Le ravin de Nyenzari situé dans Gihosha Rural a déjà emporté des dizaines de maisons d’habitation et menace d’autres. La population est retissante à l’évacuation des lieux, mais s’expose à un grand risque. Le collecteur de Mugoyi qui a été conçu et aménagé pour la protection du quartier Kajiji ne sert plus à cette fonction. Dès qu’il pleut, ce canal d’évacuation des eaux de pluie, est rempli de sable et de boue et l’aménagement inachevé des sites de Nkenga et Busoro aggrave cette situation. Des travaux d’aménagement sont encore à faire à ces endroits. Nibaruta demande au ministère ayant les travaux publics dans ses attributions d’inscrire dans son plan d’action la réalisation de ces activités.
Il sied de plaider pour la population de Gahahe qui est menacée par les eaux de pluie issues de l’aménagement d’un terrain à Gasenyi par des Députés. Le canal aménagé est arrêté à la sortie du site appartenant à ces Représentants du Peuple et à partir de cet endroit, l’eau envahit tout ce qui se trouve sur son passage. En effet, cette eau devrait être acheminée vers la rivière Gikoma.
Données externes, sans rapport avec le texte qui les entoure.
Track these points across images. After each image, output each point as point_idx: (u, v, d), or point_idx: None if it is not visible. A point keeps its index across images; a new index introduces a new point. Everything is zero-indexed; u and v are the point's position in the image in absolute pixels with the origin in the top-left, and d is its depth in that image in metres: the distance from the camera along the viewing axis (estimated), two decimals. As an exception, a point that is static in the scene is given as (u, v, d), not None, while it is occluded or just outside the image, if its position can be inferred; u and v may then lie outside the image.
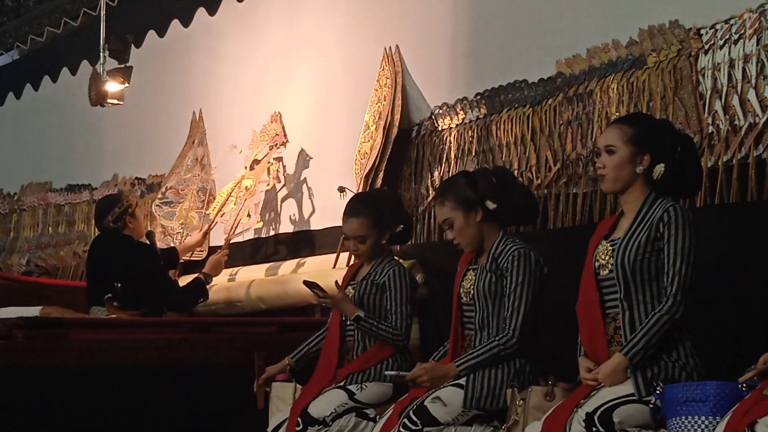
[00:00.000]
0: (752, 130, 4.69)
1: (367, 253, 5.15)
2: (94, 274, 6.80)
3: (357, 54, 6.95)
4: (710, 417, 3.57)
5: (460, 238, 4.64)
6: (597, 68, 5.42)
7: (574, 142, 5.50)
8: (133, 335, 6.03)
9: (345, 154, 6.78)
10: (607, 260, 4.01)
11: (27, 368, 5.76)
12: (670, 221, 3.90)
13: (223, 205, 7.40)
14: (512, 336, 4.45)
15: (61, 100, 9.90)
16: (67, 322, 6.09)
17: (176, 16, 8.61)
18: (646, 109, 5.11)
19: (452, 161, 6.20)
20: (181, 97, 8.49)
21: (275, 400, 5.23)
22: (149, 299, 6.51)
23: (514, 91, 5.87)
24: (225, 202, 7.41)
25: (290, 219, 7.40)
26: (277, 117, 7.41)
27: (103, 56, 7.95)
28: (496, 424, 4.42)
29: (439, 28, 6.42)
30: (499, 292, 4.52)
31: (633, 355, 3.85)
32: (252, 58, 7.91)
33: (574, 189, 5.49)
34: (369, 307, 5.07)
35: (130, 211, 6.75)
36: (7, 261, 10.19)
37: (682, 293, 3.86)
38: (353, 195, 5.44)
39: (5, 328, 5.80)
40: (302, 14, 7.51)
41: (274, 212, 7.55)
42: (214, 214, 7.45)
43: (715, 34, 4.86)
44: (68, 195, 9.78)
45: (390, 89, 6.48)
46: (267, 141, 7.39)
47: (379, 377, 4.99)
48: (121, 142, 9.21)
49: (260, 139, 7.44)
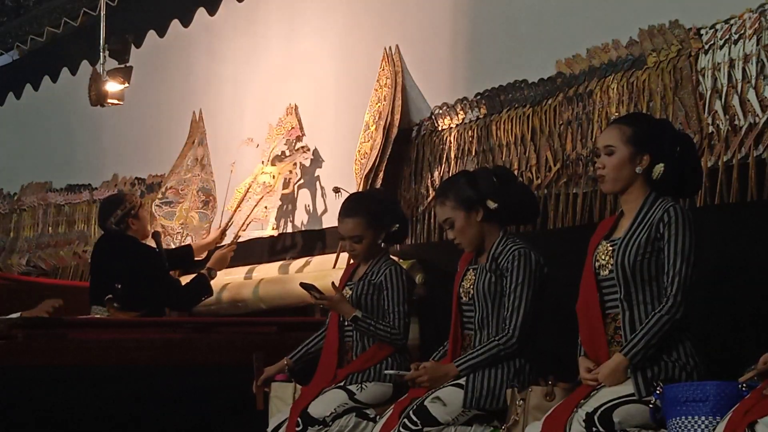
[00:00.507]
0: (752, 130, 4.69)
1: (364, 253, 5.15)
2: (97, 274, 6.80)
3: (357, 54, 6.95)
4: (710, 417, 3.57)
5: (461, 237, 4.64)
6: (597, 68, 5.42)
7: (574, 142, 5.50)
8: (133, 335, 6.03)
9: (345, 154, 6.78)
10: (607, 260, 4.01)
11: (27, 368, 5.76)
12: (670, 221, 3.90)
13: (241, 201, 7.39)
14: (512, 336, 4.44)
15: (61, 100, 9.90)
16: (67, 322, 6.10)
17: (176, 16, 8.61)
18: (646, 109, 5.11)
19: (452, 161, 6.20)
20: (181, 97, 8.49)
21: (275, 400, 5.23)
22: (150, 301, 6.51)
23: (514, 91, 5.87)
24: (243, 198, 7.39)
25: (293, 219, 7.40)
26: (292, 110, 7.40)
27: (103, 56, 7.96)
28: (496, 424, 4.41)
29: (439, 28, 6.42)
30: (498, 291, 4.52)
31: (633, 355, 3.84)
32: (252, 58, 7.91)
33: (574, 189, 5.49)
34: (366, 307, 5.07)
35: (133, 212, 6.75)
36: (7, 261, 10.19)
37: (683, 293, 3.85)
38: (348, 195, 5.43)
39: (5, 328, 5.81)
40: (302, 14, 7.51)
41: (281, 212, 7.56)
42: (233, 210, 7.42)
43: (715, 34, 4.86)
44: (68, 195, 9.78)
45: (390, 89, 6.48)
46: (283, 134, 7.40)
47: (379, 377, 4.99)
48: (121, 142, 9.21)
49: (276, 132, 7.45)
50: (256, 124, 7.74)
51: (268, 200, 7.34)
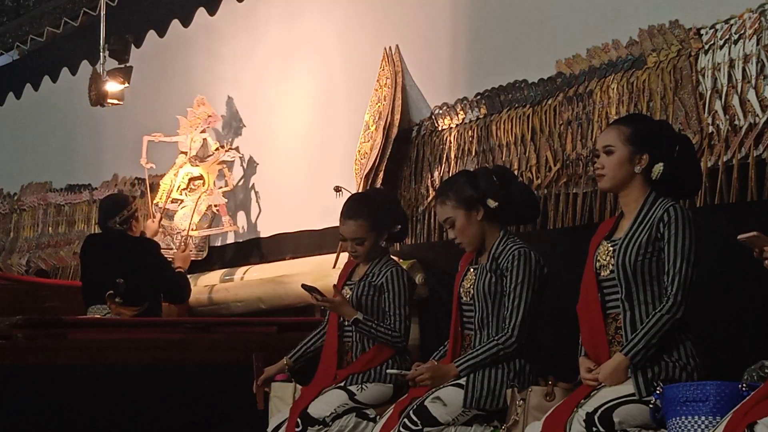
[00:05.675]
0: (752, 130, 4.69)
1: (365, 255, 5.15)
2: (94, 273, 6.79)
3: (357, 54, 6.95)
4: (710, 417, 3.57)
5: (462, 237, 4.64)
6: (597, 68, 5.42)
7: (574, 142, 5.50)
8: (133, 335, 6.04)
9: (345, 154, 6.78)
10: (608, 260, 4.01)
11: (27, 368, 5.76)
12: (670, 221, 3.90)
13: (170, 191, 7.67)
14: (511, 335, 4.45)
15: (61, 100, 9.90)
16: (67, 322, 6.10)
17: (176, 16, 8.61)
18: (646, 109, 5.11)
19: (452, 161, 6.20)
20: (181, 97, 8.48)
21: (275, 400, 5.23)
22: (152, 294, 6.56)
23: (514, 91, 5.87)
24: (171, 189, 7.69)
25: (291, 219, 7.40)
26: (202, 101, 7.72)
27: (103, 56, 7.96)
28: (496, 424, 4.42)
29: (439, 28, 6.42)
30: (499, 291, 4.52)
31: (633, 355, 3.84)
32: (252, 58, 7.92)
33: (574, 189, 5.49)
34: (367, 309, 5.07)
35: (136, 214, 6.87)
36: (7, 261, 10.19)
37: (683, 293, 3.86)
38: (350, 196, 5.43)
39: (5, 328, 5.81)
40: (302, 14, 7.51)
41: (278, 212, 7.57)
42: (164, 202, 7.69)
43: (715, 34, 4.86)
44: (68, 195, 9.78)
45: (390, 89, 6.48)
46: (201, 124, 7.68)
47: (380, 378, 4.99)
48: (121, 142, 9.21)
49: (191, 124, 7.70)
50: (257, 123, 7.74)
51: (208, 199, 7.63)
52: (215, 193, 7.67)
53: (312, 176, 7.24)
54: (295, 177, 7.41)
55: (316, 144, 7.25)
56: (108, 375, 5.86)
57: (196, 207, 7.59)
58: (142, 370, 5.90)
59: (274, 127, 7.65)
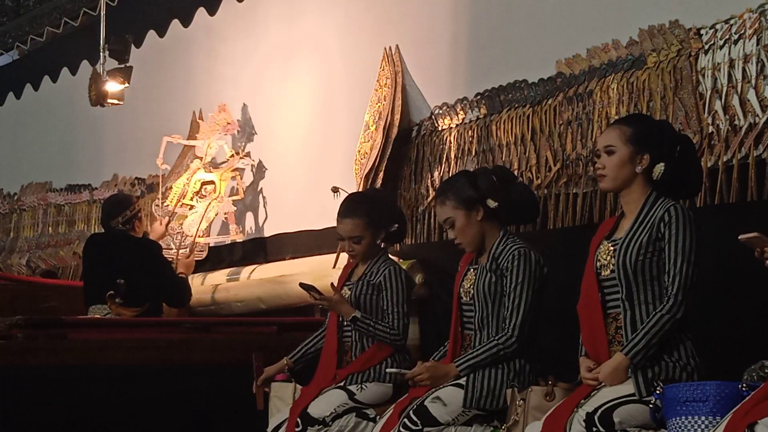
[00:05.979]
0: (752, 130, 4.69)
1: (363, 254, 5.15)
2: (95, 273, 6.79)
3: (357, 54, 6.96)
4: (710, 417, 3.57)
5: (462, 237, 4.64)
6: (597, 68, 5.42)
7: (574, 142, 5.50)
8: (133, 335, 6.04)
9: (345, 154, 6.78)
10: (608, 260, 4.01)
11: (27, 368, 5.76)
12: (671, 221, 3.90)
13: (181, 196, 7.61)
14: (511, 335, 4.45)
15: (61, 100, 9.90)
16: (67, 322, 6.10)
17: (176, 16, 8.62)
18: (646, 109, 5.11)
19: (452, 161, 6.20)
20: (181, 97, 8.49)
21: (275, 400, 5.23)
22: (153, 295, 6.55)
23: (514, 91, 5.87)
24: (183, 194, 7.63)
25: (291, 219, 7.40)
26: (223, 107, 7.65)
27: (103, 56, 7.97)
28: (496, 424, 4.42)
29: (439, 28, 6.42)
30: (499, 291, 4.52)
31: (634, 355, 3.84)
32: (252, 58, 7.92)
33: (574, 189, 5.49)
34: (365, 308, 5.07)
35: (139, 215, 6.86)
36: (7, 261, 10.19)
37: (684, 293, 3.85)
38: (347, 195, 5.43)
39: (5, 328, 5.81)
40: (302, 14, 7.51)
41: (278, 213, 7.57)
42: (173, 205, 7.64)
43: (715, 34, 4.86)
44: (68, 195, 9.79)
45: (390, 89, 6.48)
46: (219, 131, 7.61)
47: (379, 377, 4.99)
48: (121, 142, 9.22)
49: (210, 129, 7.66)
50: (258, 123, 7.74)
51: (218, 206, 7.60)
52: (225, 201, 7.66)
53: (312, 176, 7.24)
54: (295, 177, 7.41)
55: (316, 144, 7.25)
56: (108, 375, 5.86)
57: (205, 214, 7.55)
58: (142, 370, 5.90)
59: (274, 127, 7.66)
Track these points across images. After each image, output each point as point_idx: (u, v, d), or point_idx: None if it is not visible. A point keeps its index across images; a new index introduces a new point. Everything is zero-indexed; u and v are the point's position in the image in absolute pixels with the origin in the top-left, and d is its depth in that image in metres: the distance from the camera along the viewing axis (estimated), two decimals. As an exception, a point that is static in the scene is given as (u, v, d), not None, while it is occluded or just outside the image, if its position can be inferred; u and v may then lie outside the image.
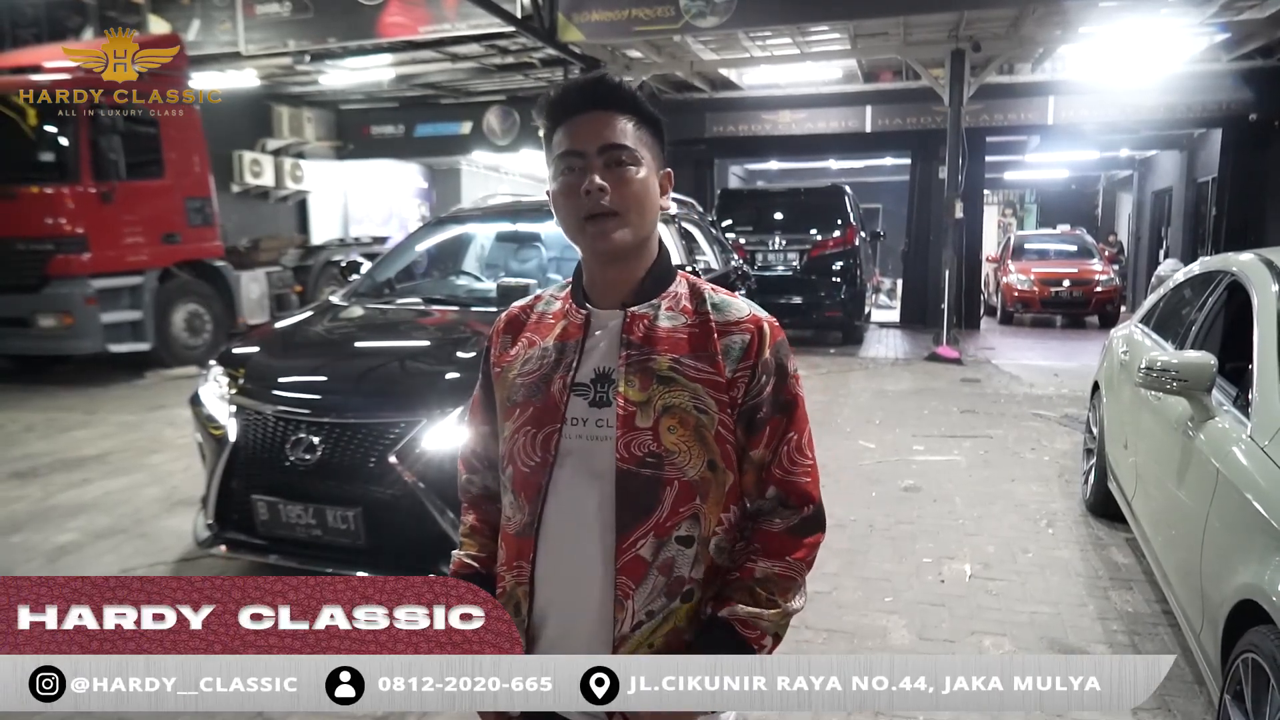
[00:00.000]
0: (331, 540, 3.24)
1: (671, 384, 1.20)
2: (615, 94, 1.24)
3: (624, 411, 1.20)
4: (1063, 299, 14.14)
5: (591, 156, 1.21)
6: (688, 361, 1.22)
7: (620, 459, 1.19)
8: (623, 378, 1.21)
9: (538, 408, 1.25)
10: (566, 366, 1.25)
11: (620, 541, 1.19)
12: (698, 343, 1.23)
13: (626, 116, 1.23)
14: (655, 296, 1.27)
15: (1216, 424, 2.69)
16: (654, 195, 1.26)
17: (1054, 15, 9.22)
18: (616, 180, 1.20)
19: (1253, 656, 2.01)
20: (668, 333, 1.24)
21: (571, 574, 1.22)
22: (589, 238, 1.22)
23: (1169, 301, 4.20)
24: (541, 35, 9.26)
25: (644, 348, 1.23)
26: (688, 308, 1.26)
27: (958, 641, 3.23)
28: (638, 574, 1.19)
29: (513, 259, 5.10)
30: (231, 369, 3.67)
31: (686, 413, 1.20)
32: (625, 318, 1.25)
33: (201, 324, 9.48)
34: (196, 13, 10.71)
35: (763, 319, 1.27)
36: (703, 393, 1.20)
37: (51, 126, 8.17)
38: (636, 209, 1.22)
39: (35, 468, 5.56)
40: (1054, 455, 5.85)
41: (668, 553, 1.20)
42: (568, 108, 1.24)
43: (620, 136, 1.21)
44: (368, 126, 14.97)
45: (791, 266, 11.36)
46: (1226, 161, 12.87)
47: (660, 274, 1.29)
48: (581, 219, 1.21)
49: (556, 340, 1.28)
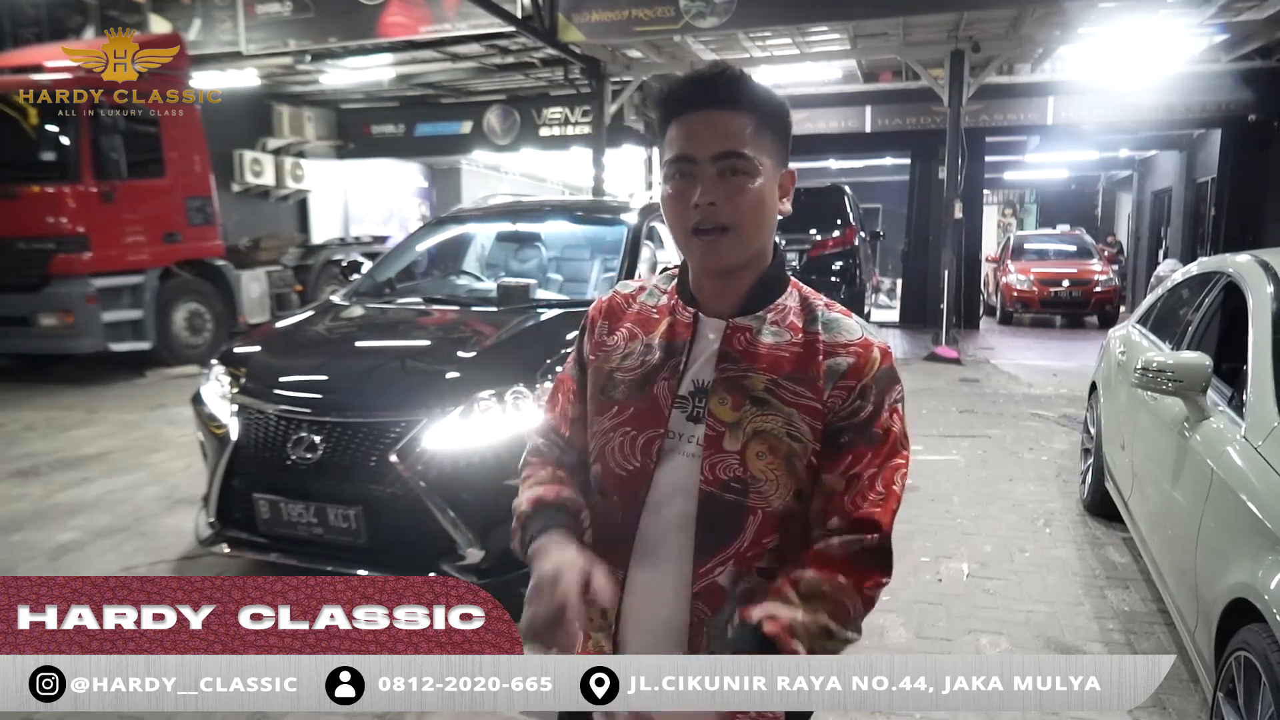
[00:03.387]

Pour lui, l’administration doit sensibiliser la population pour ne plus jeter les bouteilles en plastique dans les canaux d’évacuation des eaux usées, s’assurer que les compagnies qui collectent les déchets ménagers font correctement leur travail et s’impliquer dans la réouverture des canaux bouchés.
Signalons que selon le projet intitulé : « Appui à la réduction des risques de catastrophes naturelles et à la résilience communautaire au Burundi (2019-2023)», plus de 13 millions USD sont alloués à la réduction des risques de catastrophes et au renforcement de la résilience des communautés. Ce projet a été lancé officiellement le 21 août 2019. Il touche sept provinces les plus affectées par les catastrophes naturelles, à savoir: Bubanza, Cibitoke, Bujumbura Mairie, Kirundo, Bujumbura, Rumonge et Muyinga.
De ce fait, le portefeuille du projet s’élève à 13 110 000 USD dont 6 millions USD de contribution du PNUD. A terme, le projet permettra de développer la culture du risque, d’accroître la préparation de la réponse aux urgences et de renforcer les capacités institutionnelles des mécanismes de coordination. Le projet va aider dans la cartographie les catastrophes spécifiques à chaque commune qui seront intégrés dans les plans de développement communaux.